Work to be completed:
Take the lines below from the one with "natürlich diese Standards" through the one with "2.5. Про затвердже" and retype them exactly. Include nothing else, and no pictures.

(Beginning of Stored data)

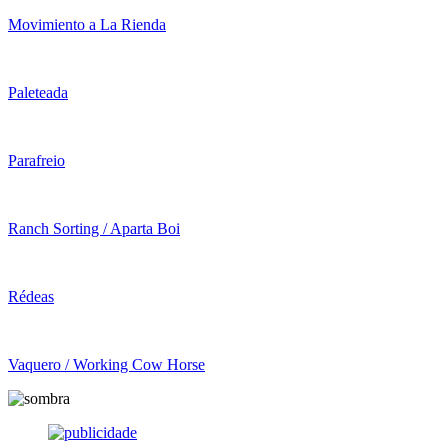
Movimiento a La Rienda
Paleteada
Parafreio
Ranch Sorting / Aparta Boi
Rédeas
Vaquero / Working Cow Horse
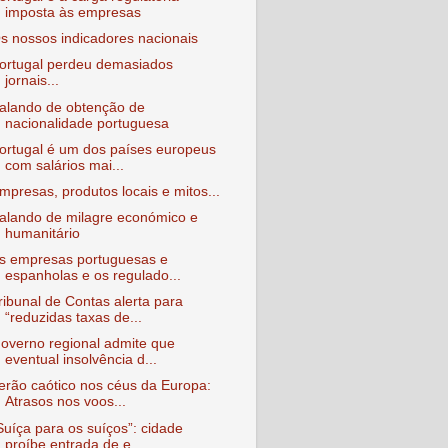
imposta às empresas
s nossos indicadores nacionais
ortugal perdeu demasiados
jornais...
alando de obtenção de
nacionalidade portuguesa
ortugal é um dos países europeus
com salários mai...
mpresas, produtos locais e mitos...
alando de milagre económico e
humanitário
s empresas portuguesas e
espanholas e os regulado...
ribunal de Contas alerta para
“reduzidas taxas de...
overno regional admite que
eventual insolvência d...
erão caótico nos céus da Europa:
Atrasos nos voos...
Suíça para os suíços”: cidade
proíbe entrada de e...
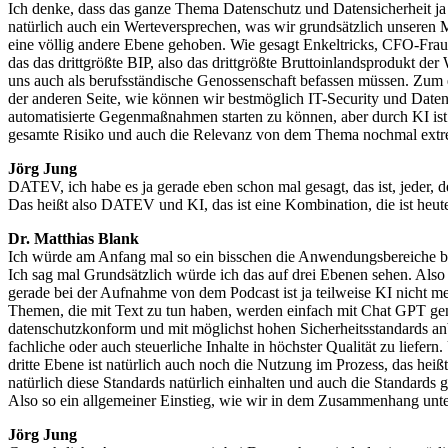
Ich denke, dass das ganze Thema Datenschutz und Datensicherheit ja 
natürlich auch ein Werteversprechen, was wir grundsätzlich unseren M
eine völlig andere Ebene gehoben. Wie gesagt Enkeltricks, CFO-Fraud
das das drittgrößte BIP, also das drittgrößte Bruttoinlandsprodukt de
uns auch als berufsständische Genossenschaft befassen müssen. Zum e
der anderen Seite, wie können wir bestmöglich IT-Security und Daten
automatisierte Gegenmaßnahmen starten zu können, aber durch KI ist n
gesamte Risiko und auch die Relevanz von dem Thema nochmal extr
Jörg Jung
DATEV, ich habe es ja gerade eben schon mal gesagt, das ist, jeder, d
Das heißt also DATEV und KI, das ist eine Kombination, die ist heute
Dr. Matthias Blank
Ich würde am Anfang mal so ein bisschen die Anwendungsbereiche bei
Ich sag mal Grundsätzlich würde ich das auf drei Ebenen sehen. Also 
gerade bei der Aufnahme von dem Podcast ist ja teilweise KI nicht me
Themen, die mit Text zu tun haben, werden einfach mit Chat GPT gene
datenschutzkonform und mit möglichst hohen Sicherheitsstandards anbi
fachliche oder auch steuerliche Inhalte in höchster Qualität zu liefe
dritte Ebene ist natürlich auch noch die Nutzung im Prozess, das heiß
natürlich diese Standards natürlich einhalten und auch die Standar
Also so ein allgemeiner Einstieg, wie wir in dem Zusammenhang unt
Jörg Jung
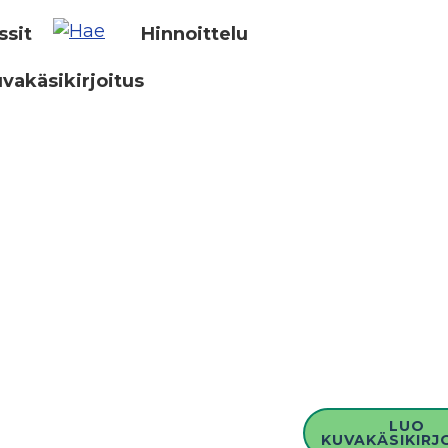
ssit
Hinnoittelu
vakäsikirjoitus
LUO
KUVAKÄSIKIRJ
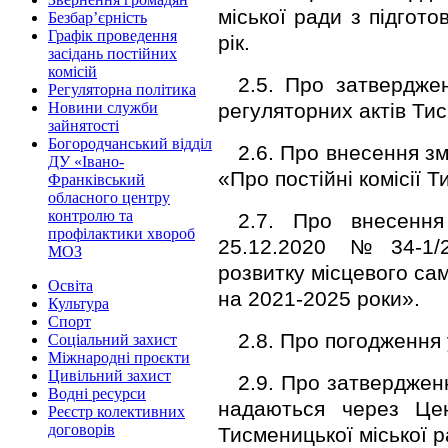
міської ради з підгото
Безбар’єрність
Графік проведення
рік.
засідань постійних
комісій
2.5. Про затвердже
Регуляторна політика
регуляторних актів Тис
Новини служби
зайнятості
Богородчанський відділ
2.6. Про внесення з
ДУ «Івано-
«Про постійні комісії Т
Франківський
обласного центру
контролю та
2.7. Про внесення
профілактики хвороб
25.12.2020 №34-1/
МОЗ
розвитку місцевого са
Освіта
на 2021-2025 роки».
Культура
Спорт
2.8. Про погодження
Соціальний захист
Міжнародні проєкти
Цивільний захист
2.9. Про затвердженн
Водні ресурси
надаються через Цен
Реєстр колективних
договорів
Тисменицької міської р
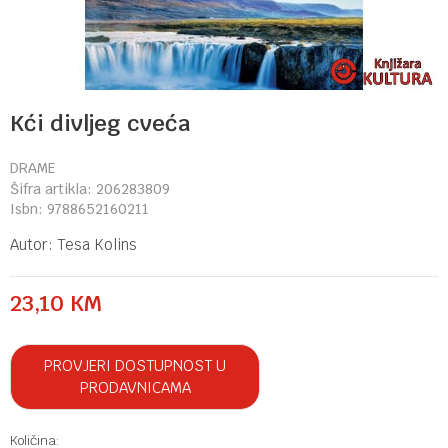
Kći divljeg cveća
DRAME
Šifra artikla:
206283809
Isbn:
9788652160211
Autor:
Tesa Kolins
23,10
KM
PROVJERI DOSTUPNOST U
PRODAVNICAMA
Količina:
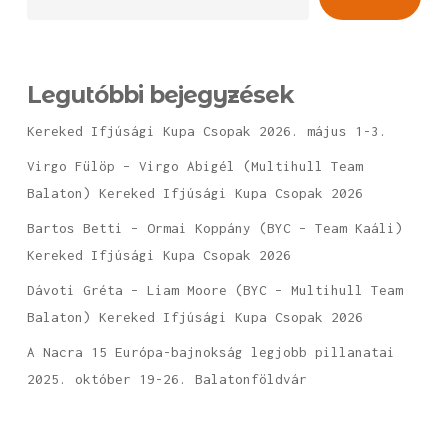
Legutóbbi bejegyzések
Kereked Ifjúsági Kupa Csopak 2026. május 1-3.
Virgo Fülöp – Virgo Abigél (Multihull Team
Balaton) Kereked Ifjúsági Kupa Csopak 2026
Bartos Betti – Ormai Koppány (BYC – Team Kaáli)
Kereked Ifjúsági Kupa Csopak 2026
Dávoti Gréta – Liam Moore (BYC – Multihull Team
Balaton) Kereked Ifjúsági Kupa Csopak 2026
A Nacra 15 Európa-bajnokság legjobb pillanatai
2025. október 19-26. Balatonföldvár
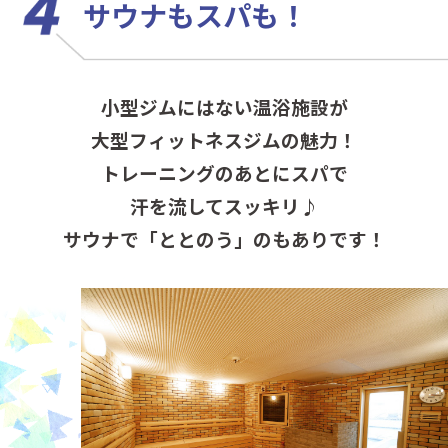
サウナもスパも！
小型ジムにはない温浴施設が
大型フィットネスジムの魅力！
トレーニングのあとにスパで
汗を流してスッキリ♪
サウナで「ととのう」のもありです！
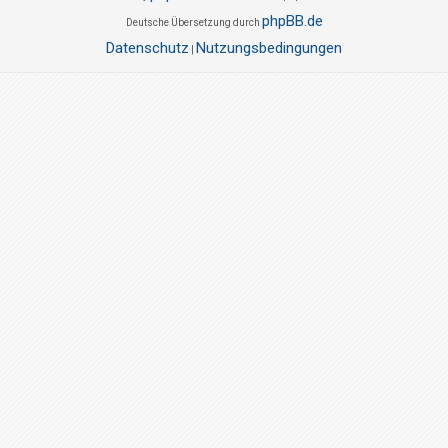
phpBB.de
Deutsche Übersetzung durch
Datenschutz
Nutzungsbedingungen
|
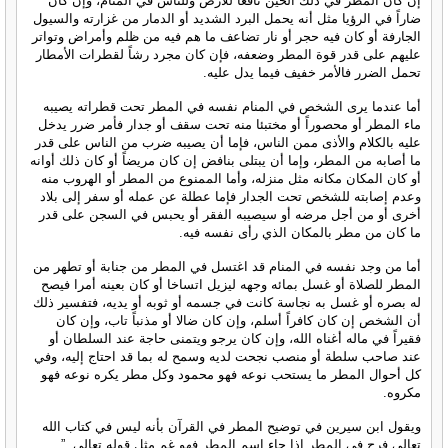
إن كان المطر في ذلك الحين نافعاً للأرض وللناس في المنام، وإن كان
ضاراً في الرؤيا مثل أنه يحمل البرد الشديد أو الدمار من غزارته والسيول
الجارفة أو كان فيه حجر أو نار تضاعف ما هم فيه من ظلم وأمراض وتواتر
عليهم على قدر قوة المطر وضعفه، فإن كان مجرد رشاً لقطرات الأمطار
تحمل الضرر فالأمر خفيف فيما يدل عليه.
أما عندما يرى الشخص في المنام نفسه في المطر تحت قطراته يصيبه
ماء المطر أو محصوراً أو مختبئا منه تحت سقف أو جدار فأمر ضرر يدخل
عليه بالكلام والأذى ممن الناس، فإما أن يصيبه ضرب من الناس على قدر
ما أصابه من المطر، وإما أن يبتلى بنافض إن كان مريضاً أو كان ذلك أوانه
أو كان المكان مكانه مثل منزله، وأما الممنوع من المطر أو الهروب منه
وعدم إصابته للشخص تحت الجدار فإما عطلة عن عمله أو سفر إلى بلاد
أخرى أو من أجل مرضه أو سيصيبه الفقر أو يحبس في السجن على قدر
ما كان من مطر بالمكان الذي رأى نفسه فيه.
أما من وجد نفسه في المنام قد اغتسل في المطر من جنابة أو تطهر من
المطر للصلاة أو غسل بمائه وجهه ليزيل اتساخا أو كان بعينه أمرا فيصح
له بصره أو غسل به نجاسة كانت في جسمه أو ثوبه أو يديه، فتفسير ذلك
أن الشخص إن كان كافراً أسلم، وإن كان ضالا أو مذنباً تاب، وإن كان
فقيراً في ماله أغناه الله، وإن كان يرجو ويتمنى حاجة عند السلطان أو
عند صاحب سلطة أو منصب نجحت لديه وسمح له بما قد احتاج إليه، وفي
كل أحوال المطر ما يستحب نوعه فهو محمود وكل مطر يكره نوعه فهو
مكروه.
ويقول ابن سيرين في توضيح المطر في القرآن بأنه ليس في كتاب الله
تعالى فرج في المطر إذا جاء اسم المطر فهو غم مثل قوله تعالى ”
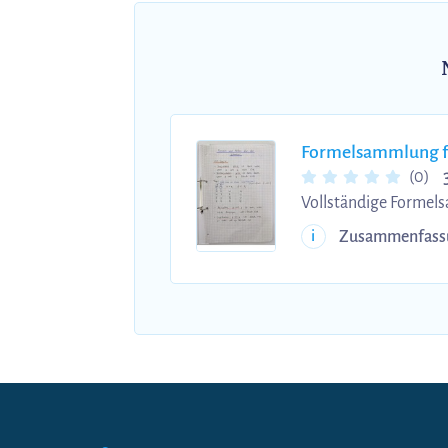
Formelsammlung für
(0)
Vollständige Formels
Semester zusammengef
Zusammenfass
i
du mit dieser Formel
sicher. Inhalte von 
1,0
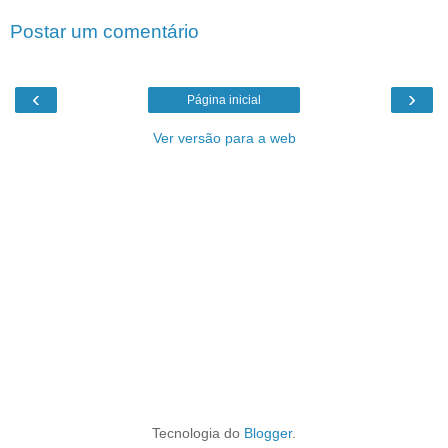
Postar um comentário
‹
›
Página inicial
Ver versão para a web
Tecnologia do
Blogger
.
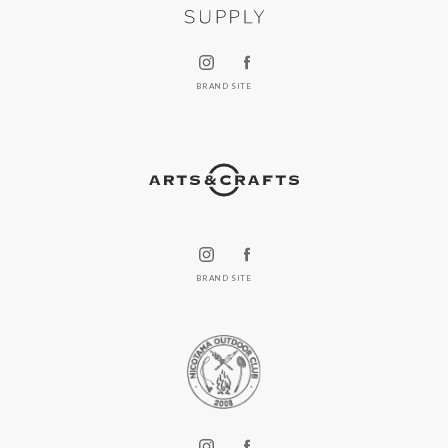
BRAND SITE
BRAND SITE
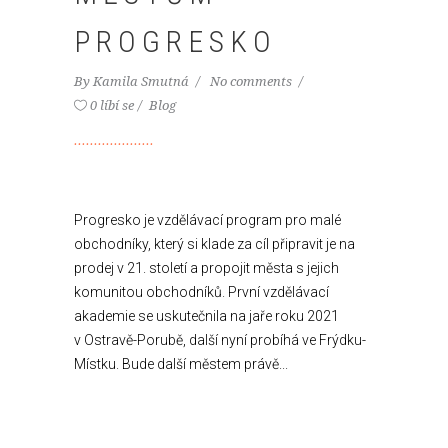
PROGRESKO
By
Kamila Smutná
No comments
0 líbí se
Blog
Progresko je vzdělávací program pro malé
obchodníky, který si klade za cíl připravit je na
prodej v 21. století a propojit města s jejich
komunitou obchodníků. První vzdělávací
akademie se uskutečnila na jaře roku 2021
v Ostravě-Porubě, další nyní probíhá ve Frýdku-
Místku. Bude další městem právě...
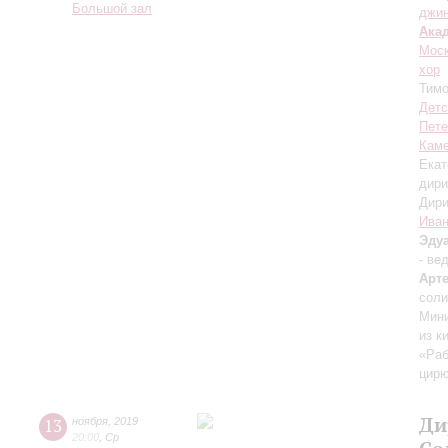
Большой зал
джи
Ака
Моск
хор
Тим
Детс
Пете
Каме
Екат
дири
Дири
Ива
Эду
- ве
Арт
соли
Мини
из к
«Раб
цирю
Ди
13
ноября
,
2019
20:00
,
Ср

(End of Stored data)

The answer:
natürlich diese Standards natürlich einhalten und auch die Standar
Also so ein allgemeiner Einstieg, wie wir in dem Zusammenhang unt
Jörg Jung
ssit
Hinnoittelu
vakäsikirjoitus
LUO
KUVAKÄSIKIRJ
міської ради з підгото
Безбар’єрність
Графік проведення
рік.
засідань постійних
комісій
2.5. Про затвердже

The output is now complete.